### [Required tasks]
A – How many surveys does the prescribed fire dataset summary say the dataset includes?
B – Please list every kind of data or indicator that the key findings of the prescribed fire dataset summary say the dataset includes or captures.
C – Write the next part of the prescribed fire dataset summary, starting after its final key finding.

### [Document segment]
------------------------------------

# California Prescribed Fire Monitoring Program: dataset 2019-2024

**Authors:** Rut Domènech, Anna Maria Naimeh, Tessa Putz, Ashley R. Grupenhoff, Melanie Schlueter, Ryan M. Boynton, John Williams, David B. Sapsis, Joseph Restaino, Nadia Tase, Becky L. Estes, Hugh D. Safford

PMC · DOI: 10.1038/s41597-025-06509-0 · 2026-02-10

## TL;DR

This paper introduces a dataset from California's prescribed fire monitoring program, tracking ecological effects of controlled burns from 2019 to 2024.

## Contribution

The paper presents a standardized, comprehensive dataset from over 36 sites to evaluate prescribed fire impacts on forest ecosystems.

## Key findings

- The dataset includes forest structure, fuel loads, and post-fire recovery metrics from 1,838 surveys.
- It captures ecological indicators like tree mortality and species regeneration across multiple time points.

------------------------------------

### [Source data]
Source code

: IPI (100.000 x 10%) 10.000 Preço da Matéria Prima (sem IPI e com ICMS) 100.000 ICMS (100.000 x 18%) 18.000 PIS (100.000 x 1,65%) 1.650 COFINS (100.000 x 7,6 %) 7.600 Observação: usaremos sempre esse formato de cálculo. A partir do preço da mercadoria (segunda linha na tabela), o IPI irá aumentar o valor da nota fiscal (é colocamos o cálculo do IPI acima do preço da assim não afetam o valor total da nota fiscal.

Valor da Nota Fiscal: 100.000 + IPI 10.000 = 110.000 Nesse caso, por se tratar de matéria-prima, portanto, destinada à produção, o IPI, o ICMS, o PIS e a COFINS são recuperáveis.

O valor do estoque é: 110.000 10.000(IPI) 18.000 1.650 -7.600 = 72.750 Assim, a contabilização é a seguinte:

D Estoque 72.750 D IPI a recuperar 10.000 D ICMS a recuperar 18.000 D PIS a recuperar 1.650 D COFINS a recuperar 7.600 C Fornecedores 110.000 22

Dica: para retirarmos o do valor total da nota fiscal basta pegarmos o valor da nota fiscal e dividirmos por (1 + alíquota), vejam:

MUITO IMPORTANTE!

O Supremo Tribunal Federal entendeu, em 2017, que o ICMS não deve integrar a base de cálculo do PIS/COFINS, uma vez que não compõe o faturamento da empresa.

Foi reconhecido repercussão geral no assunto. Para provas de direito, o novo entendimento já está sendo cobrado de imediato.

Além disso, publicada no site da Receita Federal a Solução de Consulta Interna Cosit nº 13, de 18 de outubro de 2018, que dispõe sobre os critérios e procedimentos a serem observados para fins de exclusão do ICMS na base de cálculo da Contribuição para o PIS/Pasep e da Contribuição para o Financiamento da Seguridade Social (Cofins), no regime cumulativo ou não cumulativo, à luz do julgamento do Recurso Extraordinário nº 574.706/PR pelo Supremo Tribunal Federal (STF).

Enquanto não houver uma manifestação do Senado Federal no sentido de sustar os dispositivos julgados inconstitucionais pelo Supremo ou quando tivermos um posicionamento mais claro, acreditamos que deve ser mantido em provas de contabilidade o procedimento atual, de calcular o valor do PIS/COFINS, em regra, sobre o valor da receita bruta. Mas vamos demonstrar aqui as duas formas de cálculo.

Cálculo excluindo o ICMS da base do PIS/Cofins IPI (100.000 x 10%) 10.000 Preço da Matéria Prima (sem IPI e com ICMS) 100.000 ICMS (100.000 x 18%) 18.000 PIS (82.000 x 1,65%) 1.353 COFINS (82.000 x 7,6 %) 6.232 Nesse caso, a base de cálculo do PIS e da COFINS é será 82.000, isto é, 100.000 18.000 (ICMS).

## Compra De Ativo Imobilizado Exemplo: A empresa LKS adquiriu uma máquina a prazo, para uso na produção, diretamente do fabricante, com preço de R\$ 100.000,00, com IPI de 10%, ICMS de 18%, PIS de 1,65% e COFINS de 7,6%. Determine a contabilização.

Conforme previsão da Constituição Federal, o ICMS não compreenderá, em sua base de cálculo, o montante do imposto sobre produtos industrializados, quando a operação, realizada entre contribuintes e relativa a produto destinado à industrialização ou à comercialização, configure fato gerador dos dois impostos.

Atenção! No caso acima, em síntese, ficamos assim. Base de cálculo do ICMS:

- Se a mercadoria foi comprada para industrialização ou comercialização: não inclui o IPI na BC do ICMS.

------------------------------------

### [Responses for each task]
A – 1,838 surveys.

B – Forest structure, fuel loads, post-fire recovery metrics, tree mortality, species regeneration

C –
- The data supports fire management decisions and model validation for fire-prone landscapes.

## Abstract

The California Prescribed Fire Monitoring Program dataset (2019–2024) provides comprehensive ecological monitoring data from prescribed fire treatments across California’s diverse forest ecosystems. This dataset encompasses forest structure and cover, fuel loads, and post-fire recovery metrics, collected using a standardized protocol, from over 36 disparate sites (114 burn units, 972 plots, and 1,838 total surveys). Data collected during pre-fire, immediate, and multi-year post-fire sampling episodes allow for robust analysis of prescribed fire effects across variable environmental conditions. The monitoring framework captures key ecological indicators, including tree mortality, fuel consumption, understory vegetation response, species composition, and regeneration. This dataset can address critical knowledge gaps regarding prescribed fire effectiveness for ecological restoration, hazardous fuel reduction, and ecosystem resilience objectives. These data can support evidence-based fire management decisions, validate fire effects models, and establish baseline reference conditions for future prescribed fire implementation throughout California’s fire-prone landscapes.

## Full-text entities

- **Diseases:** burn (MESH:D002056), Fire (MESH:D000092422)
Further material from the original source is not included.